> _Activity_
Every line with the word "utilisation" in it should be extracted from the data that follows.

========

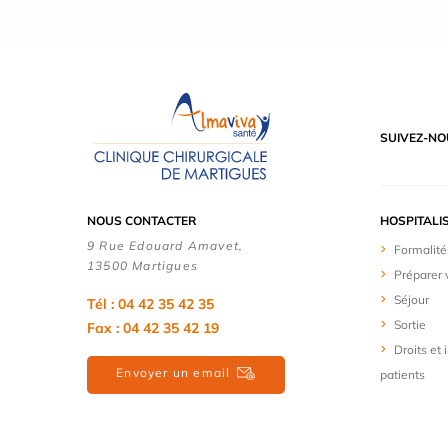
SUIVEZ-NO
NOUS CONTACTER
HOSPITALI
9 Rue Edouard Amavet,
Formalité
13500 Martigues
Préparer 
Séjour
Tél : 04 42 35 42 35
Sortie
Fax : 04 42 35 42 19
Droits et
Envoyer un email
patients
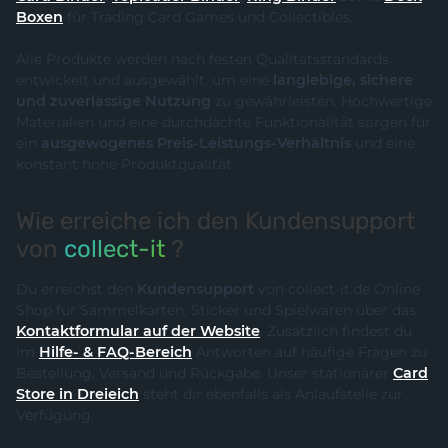
Boxen
für Trading Card Games und Collectibles.
Alle Produkte werden nach festen Qualitätsstandards
entwickelt und ausgewählt, um eine
langlebige, sichere
und zuverlässige Nutzung
zu gewährleisten. Hochwertige
Materialien und eine durchdachte Funktionalität sorgen für
ein
ausgewogenes Preis-Leistungs-Verhältnis
und eine
konstant hohe Produktqualität.
Wie erreiche ich den Kundensupport
von
collect-it
?
Du erreichst den
Kundensupport
von collect-it.de Online
Shop für Sammelkarten, Sticker und Spielwaren über das
Kontaktformular auf der Website
. Zusätzlich findest du
im
Hilfe- & FAQ-Bereich
Antworten auf häufige Fragen zu
Bestellung, Versand und Rückgabe. Unser stationärer
Card
Store in Dreieich
steht dir ebenfalls als Anlaufstelle zur
Verfügung.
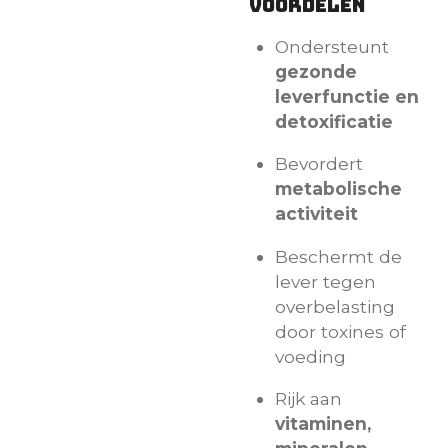
voordelen
Ondersteunt
gezonde
leverfunctie en
detoxificatie
Bevordert
metabolische
activiteit
Beschermt de
lever tegen
overbelasting
door toxines of
voeding
Rijk aan
vitaminen,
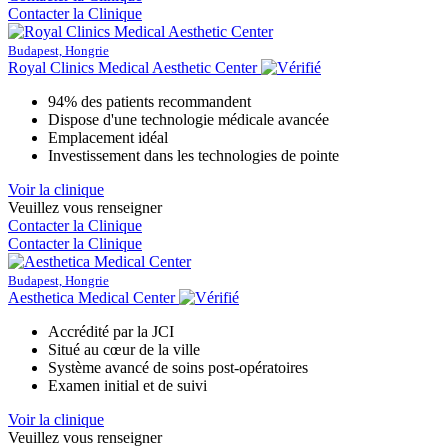
Contacter la Clinique
Budapest, Hongrie
Royal Clinics Medical Aesthetic Center
94% des patients recommandent
Dispose d'une technologie médicale avancée
Emplacement idéal
Investissement dans les technologies de pointe
Voir la clinique
Veuillez vous renseigner
Contacter la Clinique
Contacter la Clinique
Budapest, Hongrie
Aesthetica Medical Center
Accrédité par la JCI
Situé au cœur de la ville
Système avancé de soins post-opératoires
Examen initial et de suivi
Voir la clinique
Veuillez vous renseigner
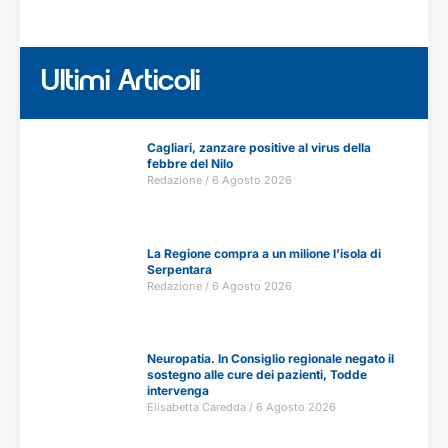
Ultimi Articoli
Cagliari, zanzare positive al virus della
febbre del Nilo
Redazione
6 Agosto 2026
La Regione compra a un milione l’isola di
Serpentara
Redazione
6 Agosto 2026
Neuropatia. In Consiglio regionale negato il
sostegno alle cure dei pazienti, Todde
intervenga
Elisabetta Caredda
6 Agosto 2026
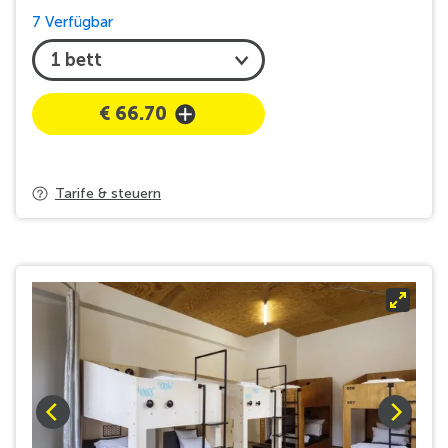
7 Verfügbar
Maximal 1 Gast
1 x Einzelbett
Eigenes Bad
€ 66.70
Ausrüstungen
Nichtraucher
Eigenes Bad
Tarife & steuern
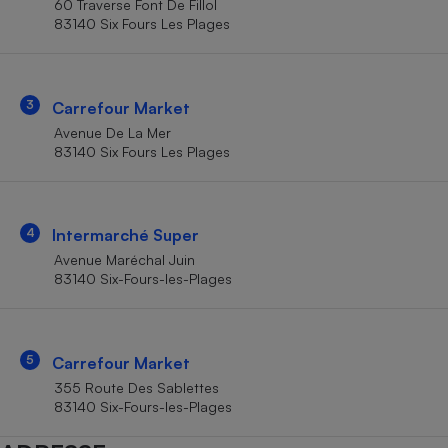
60 Traverse Font De Fillol
Téléphone mobile -
83140 Six Fours Les Plages
Smartphone
Plaque de cuisson à
induction
3
Carrefour Market
Avenue De La Mer
Climatiseur -
83140 Six Fours Les Plages
Ventilateur
Antivirus
4
Intermarché Super
Avenue Maréchal Juin
Climatiseur -
Ventilateur
83140 Six-Fours-les-Plages
5
Carrefour Market
355 Route Des Sablettes
83140 Six-Fours-les-Plages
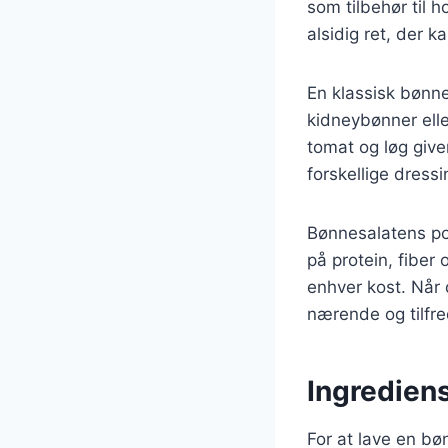
som tilbehør til h
alsidig ret, der 
En klassisk bønn
kidneybønner ell
tomat og løg give
forskellige dress
Bønnesalatens po
på protein, fiber 
enhver kost. Når 
nærende og tilfre
Ingrediens
For at lave en bø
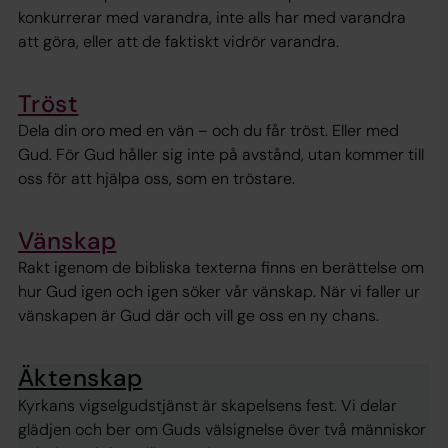
konkurrerar med varandra, inte alls har med varandra
att göra, eller att de faktiskt vidrör varandra.
Tröst
Dela din oro med en vän – och du får tröst. Eller med
Gud. För Gud håller sig inte på avstånd, utan kommer till
oss för att hjälpa oss, som en tröstare.
Vänskap
Rakt igenom de bibliska texterna finns en berättelse om
hur Gud igen och igen söker vår vänskap. När vi faller ur
vänskapen är Gud där och vill ge oss en ny chans.
Äktenskap
Kyrkans vigselgudstjänst är skapelsens fest. Vi delar
glädjen och ber om Guds välsignelse över två människor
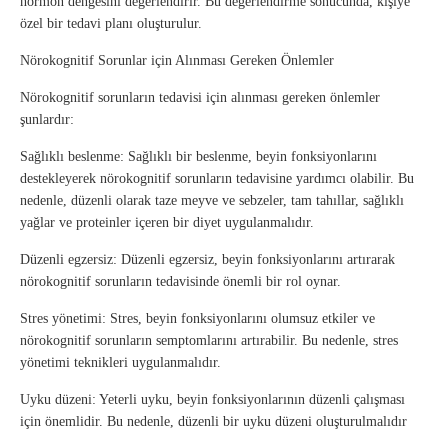
hormon dengesini değerlendirir. Bu değerlendirme sonucunda, kişiye
özel bir tedavi planı oluşturulur.
Nörokognitif Sorunlar için Alınması Gereken Önlemler
Nörokognitif sorunların tedavisi için alınması gereken önlemler
şunlardır:
Sağlıklı beslenme: Sağlıklı bir beslenme, beyin fonksiyonlarını
destekleyerek nörokognitif sorunların tedavisine yardımcı olabilir. Bu
nedenle, düzenli olarak taze meyve ve sebzeler, tam tahıllar, sağlıklı
yağlar ve proteinler içeren bir diyet uygulanmalıdır.
Düzenli egzersiz: Düzenli egzersiz, beyin fonksiyonlarını artırarak
nörokognitif sorunların tedavisinde önemli bir rol oynar.
Stres yönetimi: Stres, beyin fonksiyonlarını olumsuz etkiler ve
nörokognitif sorunların semptomlarını artırabilir. Bu nedenle, stres
yönetimi teknikleri uygulanmalıdır.
Uyku düzeni: Yeterli uyku, beyin fonksiyonlarının düzenli çalışması
için önemlidir. Bu nedenle, düzenli bir uyku düzeni oluşturulmalıdır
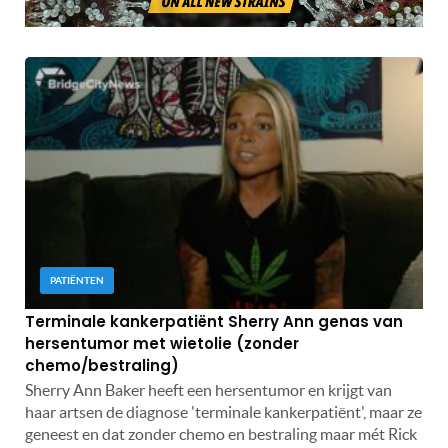
PATIËNTEN
Terminale kankerpatiënt Sherry Ann genas van
hersentumor met wietolie (zonder
chemo/bestraling)
Sherry Ann Baker heeft een hersentumor en krijgt van
haar artsen de diagnose 'terminale kankerpatiënt', maar ze
geneest en dat zonder chemo en bestraling maar mét Rick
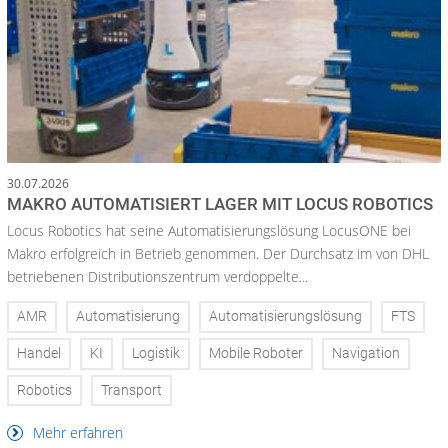
30.07.2026
MAKRO AUTOMATISIERT LAGER MIT LOCUS ROBOTICS
Locus Robotics hat seine Automatisierungslösung LocusONE bei
Makro erfolgreich in Betrieb genommen. Der Durchsatz im von DHL
betriebenen Distributionszentrum verdoppelte...
AMR
Automatisierung
Automatisierungslösung
FTS
Handel
KI
Logistik
Mobile Roboter
Navigation
Robotics
Transport
Mehr erfahren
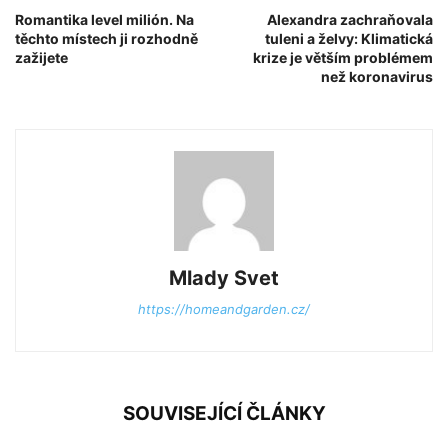
Romantika level milión. Na
Alexandra zachraňovala
těchto místech ji rozhodně
tuleni a želvy: Klimatická
zažijete
krize je větším problémem
než koronavirus
Mlady Svet
https://homeandgarden.cz/
SOUVISEJÍCÍ ČLÁNKY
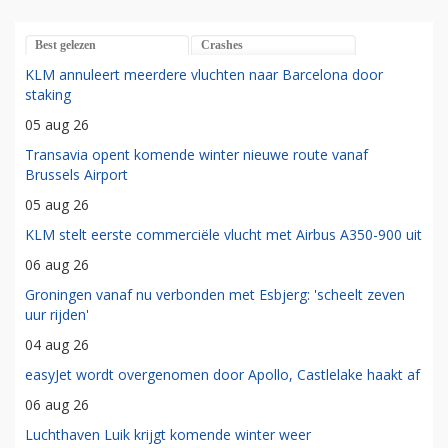
Best gelezen
Crashes
KLM annuleert meerdere vluchten naar Barcelona door
staking
05 aug 26
Transavia opent komende winter nieuwe route vanaf
Brussels Airport
05 aug 26
KLM stelt eerste commerciële vlucht met Airbus A350-900 uit
06 aug 26
Groningen vanaf nu verbonden met Esbjerg: 'scheelt zeven
uur rijden'
04 aug 26
easyJet wordt overgenomen door Apollo, Castlelake haakt af
06 aug 26
Luchthaven Luik krijgt komende winter weer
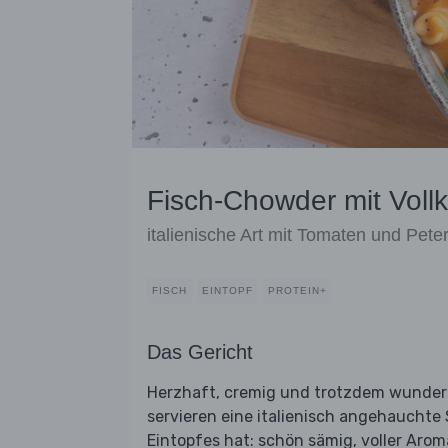
Fisch-Chowder mit Voll
italienische Art mit Tomaten und Peter
FISCH
EINTOPF
PROTEIN+
Das Gericht
Herzhaft, cremig und trotzdem wunderb
servieren eine italienisch angehauchte 
Eintopfes hat: schön sämig, voller Aro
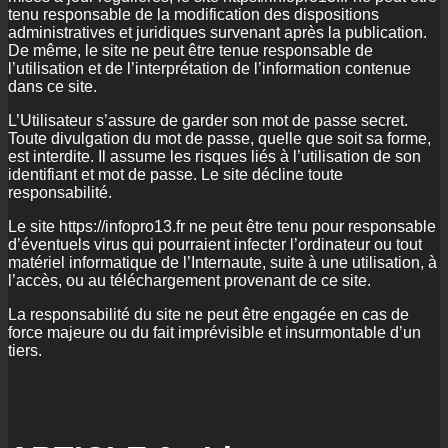
tenu responsable de la modification des dispositions
administratives et juridiques survenant après la publication.
De même, le site ne peut être tenue responsable de
l’utilisation et de l’interprétation de l’information contenue
dans ce site.
L’Utilisateur s’assure de garder son mot de passe secret.
Toute divulgation du mot de passe, quelle que soit sa forme,
est interdite. Il assume les risques liés à l’utilisation de son
identifiant et mot de passe. Le site décline toute
responsabilité.
Le site https://infopro13.fr ne peut être tenu pour responsable
d’éventuels virus qui pourraient infecter l’ordinateur ou tout
matériel informatique de l’Internaute, suite à une utilisation, à
l’accès, ou au téléchargement provenant de ce site.
La responsabilité du site ne peut être engagée en cas de
force majeure ou du fait imprévisible et insurmontable d’un
tiers.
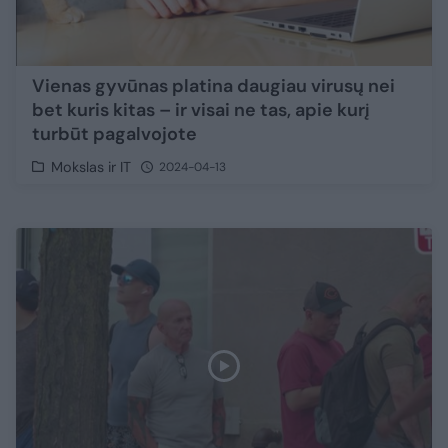
Vienas gyvūnas platina daugiau virusų nei
bet kuris kitas – ir visai ne tas, apie kurį
turbūt pagalvojote
Mokslas ir IT
2024-04-13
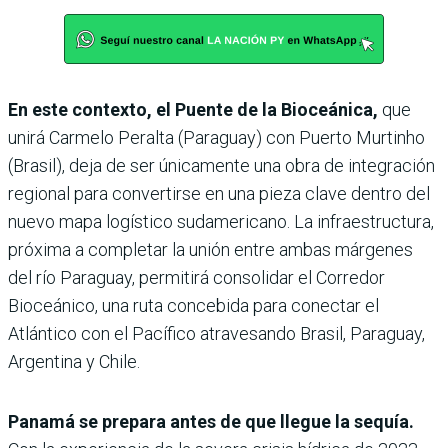
En este contexto, el Puente de la Bioceánica,
que
unirá Carmelo Peralta (Paraguay) con Puerto Murtinho
(Brasil), deja de ser únicamente una obra de integración
regional para convertirse en una pieza clave dentro del
nuevo mapa logístico sudamericano. La infraestructura,
próxima a completar la unión entre ambas márgenes
del río Paraguay, permitirá consolidar el Corredor
Bioceánico, una ruta concebida para conectar el
Atlántico con el Pacífico atravesando Brasil, Paraguay,
Argentina y Chile.
Panamá se prepara antes de que llegue la sequía.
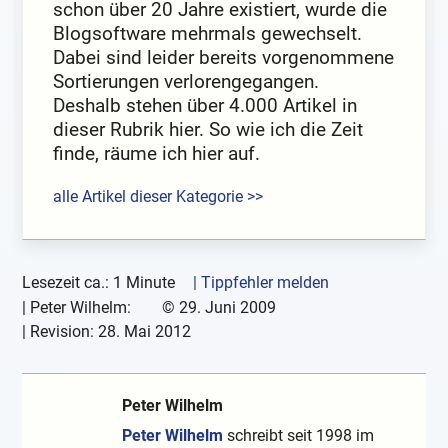
schon über 20 Jahre existiert, wurde die
Blogsoftware mehrmals gewechselt.
Dabei sind leider bereits vorgenommene
Sortierungen verlorengegangen.
Deshalb stehen über 4.000 Artikel in
dieser Rubrik hier. So wie ich die Zeit
finde, räume ich hier auf.
alle Artikel dieser Kategorie >>
Lesezeit ca.: 1 Minute
| Tippfehler melden
|
Peter Wilhelm:
©
29. Juni 2009
| Revision:
28. Mai 2012
Peter Wilhelm
Peter Wilhelm
schreibt seit 1998 im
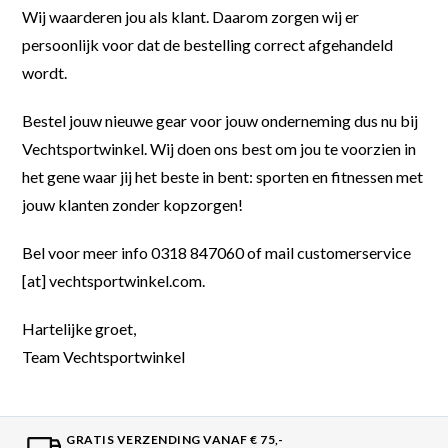
Wij waarderen jou als klant. Daarom zorgen wij er
persoonlijk voor dat de bestelling correct afgehandeld
wordt.
Bestel jouw nieuwe gear voor jouw onderneming dus nu bij
Vechtsportwinkel. Wij doen ons best om jou te voorzien in
het gene waar jij het beste in bent: sporten en fitnessen met
jouw klanten zonder kopzorgen!
Bel voor meer info 0318 847060 of mail customerservice
[at] vechtsportwinkel.com.
Hartelijke groet,
Team Vechtsportwinkel
GRATIS VERZENDING VANAF € 75,-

========

> _Task response_
l’utilisation et de l’interprétation de l’information contenue
est interdite. Il assume les risques liés à l’utilisation de son
matériel informatique de l’Internaute, suite à une utilisation, à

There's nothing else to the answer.